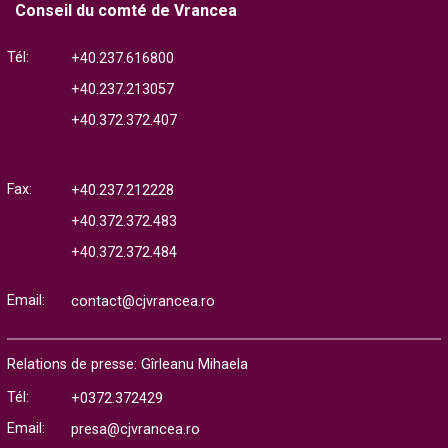
Conseil du comté de Vrancea
Tél:
+40.237.616800
+40.237.213057
+40.372.372.407
Fax:
+40.237.212228
+40.372.372.483
+40.372.372.484
Email:
contact@cjvrancea.ro
Relations de presse: Gîrleanu Mihaela
Tél:
+0372.372429
Email:
presa@cjvrancea.ro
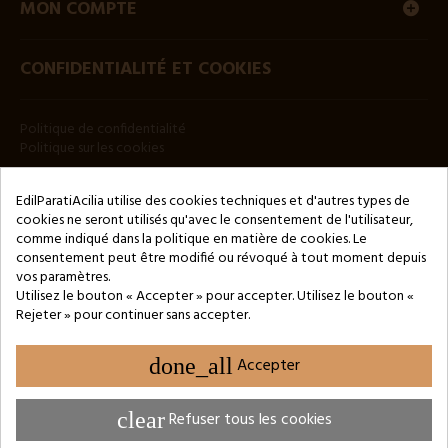
MON COMPTE
CONFIDENTIALITÉ ET COOKIES
Politique de confidentialité
Politique sur les cookies
BULLETIN
EdilParatiAcilia utilise des cookies techniques et d'autres types de
cookies ne seront utilisés qu'avec le consentement de l'utilisateur,
comme indiqué dans la politique en matière de cookies. Le
consentement peut être modifié ou révoqué à tout moment depuis
vos paramètres.
Utilisez le bouton « Accepter » pour accepter. Utilisez le bouton «
Rejeter » pour continuer sans accepter.
Copyright © 2024 by 3Enne s.r.l.s. P.IVA/C.F.: 13466181008
Numéro d'enregistrement REA : RM-1449325 - Registre du
Commerce de Rome
done_all
Accepter
Website Developed by M.Borzacchini - TestSide
clear
Refuser tous les cookies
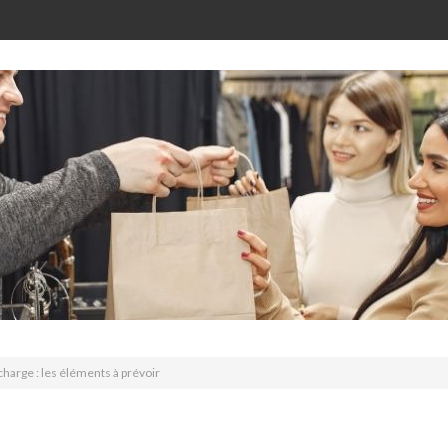
charge : les éléments à prévoir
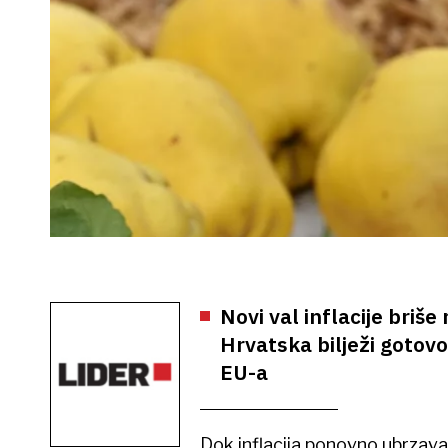
Novi val inflacije briše
Hrvatska bilježi gotovo
EU-a
Dok inflacija ponovno ubrzava 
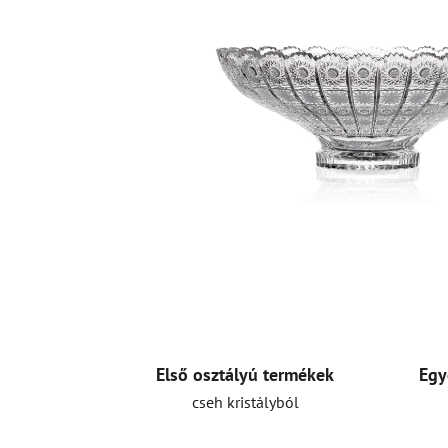
Első osztályú termékek
Egy
cseh kristályból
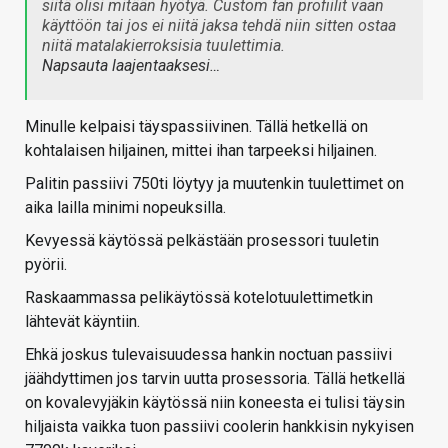
siitä olisi mitään hyötyä. Custom fan profiilit vaan
käyttöön tai jos ei niitä jaksa tehdä niin sitten ostaa
niitä matalakierroksisia tuulettimia.
Napsauta laajentaaksesi…
Minulle kelpaisi täyspassiivinen. Tällä hetkellä on
kohtalaisen hiljainen, mittei ihan tarpeeksi hiljainen.
Palitin passiivi 750ti löytyy ja muutenkin tuulettimet on
aika lailla minimi nopeuksilla.
Kevyessä käytössä pelkästään prosessori tuuletin
pyörii.
Raskaammassa pelikäytössä kotelotuulettimetkin
lähtevät käyntiin.
Ehkä joskus tulevaisuudessa hankin noctuan passiivi
jäähdyttimen jos tarvin uutta prosessoria. Tällä hetkellä
on kovalevyjäkin käytössä niin koneesta ei tulisi täysin
hiljaista vaikka tuon passiivi coolerin hankkisin nykyisen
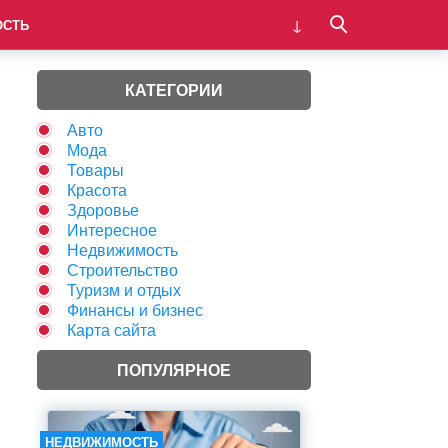
ОСТЬ
КАТЕГОРИИ
Авто
Мода
Товары
Красота
Здоровье
Интересное
Недвижимость
Строительство
Туризм и отдых
Финансы и бизнес
Карта сайта
ПОПУЛЯРНОЕ
НЕДВИЖИМОСТЬ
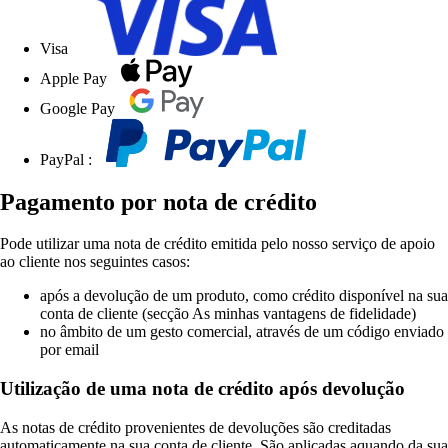
Visa
Apple Pay
Google Pay
PayPal :
Pagamento por nota de crédito
Pode utilizar uma nota de crédito emitida pelo nosso serviço de apoio
ao cliente nos seguintes casos:
após a devolução de um produto, como crédito disponível na sua
conta de cliente (secção As minhas vantagens de fidelidade)
no âmbito de um gesto comercial, através de um código enviado
por email
Utilização de uma nota de crédito após devolução
As notas de crédito provenientes de devoluções são creditadas
automaticamente na sua conta de cliente. São aplicadas aquando da sua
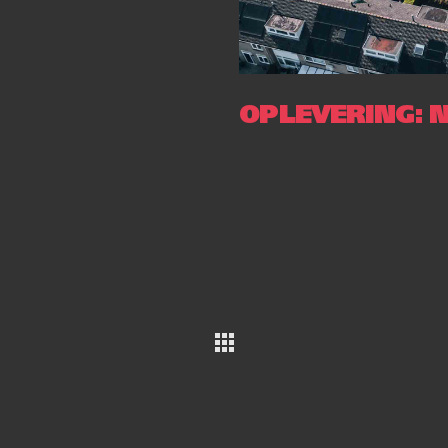
OPLEVERING: 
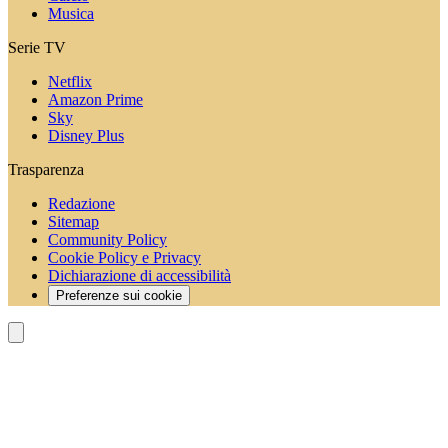
Musica
Serie TV
Netflix
Amazon Prime
Sky
Disney Plus
Trasparenza
Redazione
Sitemap
Community Policy
Cookie Policy e Privacy
Dichiarazione di accessibilità
Preferenze sui cookie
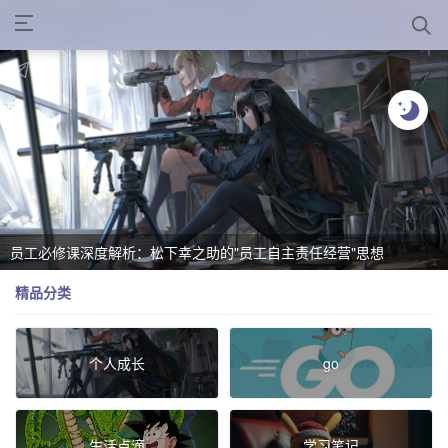
员工必修课深度解析：松下幸之助的"员工自主责任经营"思想
精品分类
个人成长
go
生活点滴
学习笔记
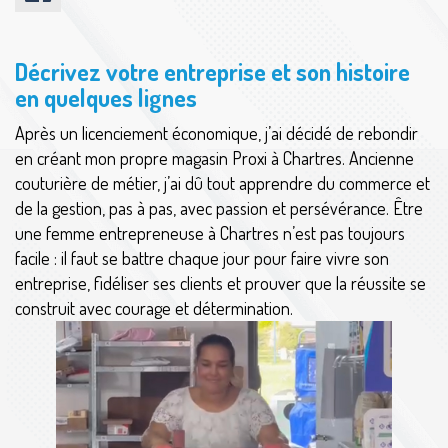
Décrivez votre entreprise et son histoire
en quelques lignes
Après un licenciement économique, j’ai décidé de rebondir
en créant mon propre magasin Proxi à Chartres. Ancienne
couturière de métier, j’ai dû tout apprendre du commerce et
de la gestion, pas à pas, avec passion et persévérance. Être
une femme entrepreneuse à Chartres n’est pas toujours
facile : il faut se battre chaque jour pour faire vivre son
entreprise, fidéliser ses clients et prouver que la réussite se
construit avec courage et détermination.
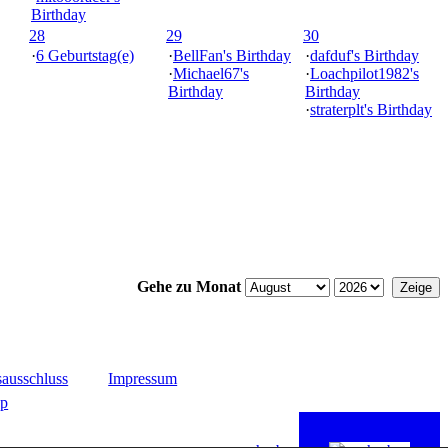
Birthday
28
29
30
·
6 Geburtstag(e)
·
BellFan's Birthday
·
dafduf's Birthday
·
Michael67's
·
Loachpilot1982's
Birthday
Birthday
·
straterplt's Birthday
Gehe zu Monat
ausschluss
Impressum
up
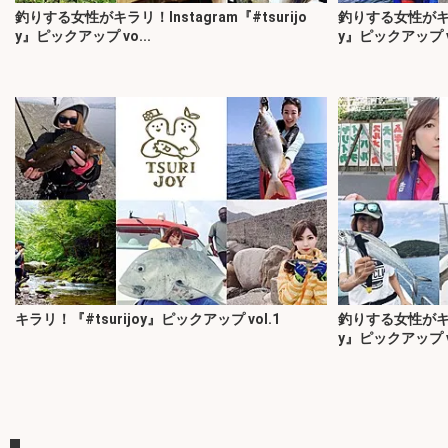
釣りする女性がキラリ！Instagram『#tsurijo
釣りする女性がキラリ
y』ピックアップ vo...
y』ピックアップ vo
キラリ！『#tsurijoy』ピックアップ vol.1
釣りする女性がキラリ
y』ピックアップ vo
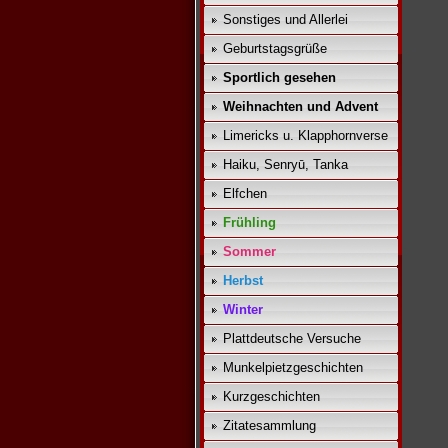
Sonstiges und Allerlei
Geburtstagsgrüße
Sportlich gesehen
Weihnachten und Advent
Limericks u. Klapphornverse
Haiku, Senryū, Tanka
Elfchen
Frühling
Sommer
Herbst
Winter
Plattdeutsche Versuche
Munkelpietzgeschichten
Kurzgeschichten
Zitatesammlung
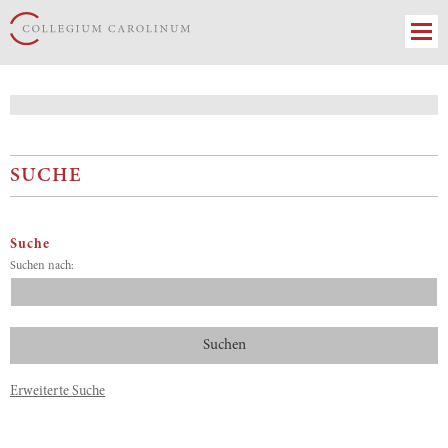
SUCHE
Suche
Suchen nach:
Erweiterte Suche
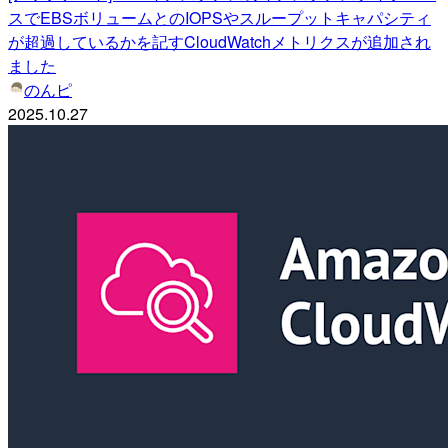
スでEBSボリュームとのIOPSやスループットキャパシティ
が超過しているかを記すCloudWatchメトリクスが追加され
ました
のんピ
2025.10.27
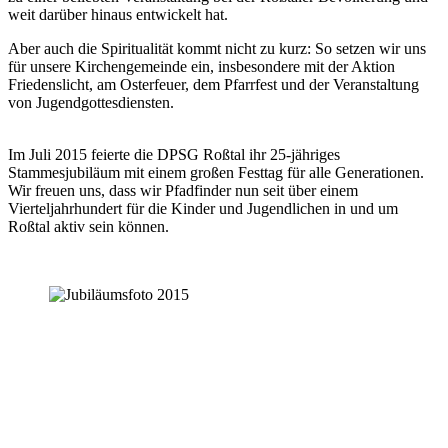
weit darüber hinaus entwickelt hat.
Aber auch die Spiritualität kommt nicht zu kurz: So setzen wir uns
für unsere Kirchengemeinde ein, insbesondere mit der Aktion
Friedenslicht, am Osterfeuer, dem Pfarrfest und der Veranstaltung
von Jugendgottesdiensten.
Im Juli 2015 feierte die DPSG Roßtal ihr 25-jähriges
Stammesjubiläum mit einem großen Festtag für alle Generationen.
Wir freuen uns, dass wir Pfadfinder nun seit über einem
Vierteljahrhundert für die Kinder und Jugendlichen in und um
Roßtal aktiv sein können.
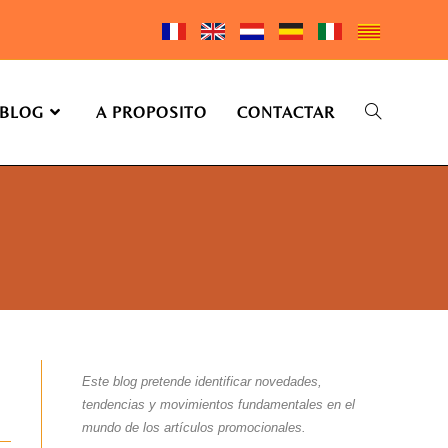
BLOG
A PROPOSITO
CONTACTAR
Este blog pretende identificar novedades,
tendencias y movimientos fundamentales en el
mundo de los artículos promocionales.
________________________________________
## Task goal
Look through the entries above. Extract each line with the word "crédito".

## Worked solution
Pagamento por nota de crédito
Pode utilizar uma nota de crédito emitida pelo nosso serviço de apoio
após a devolução de um produto, como crédito disponível na sua
Utilização de uma nota de crédito após devolução
As notas de crédito provenientes de devoluções são creditadas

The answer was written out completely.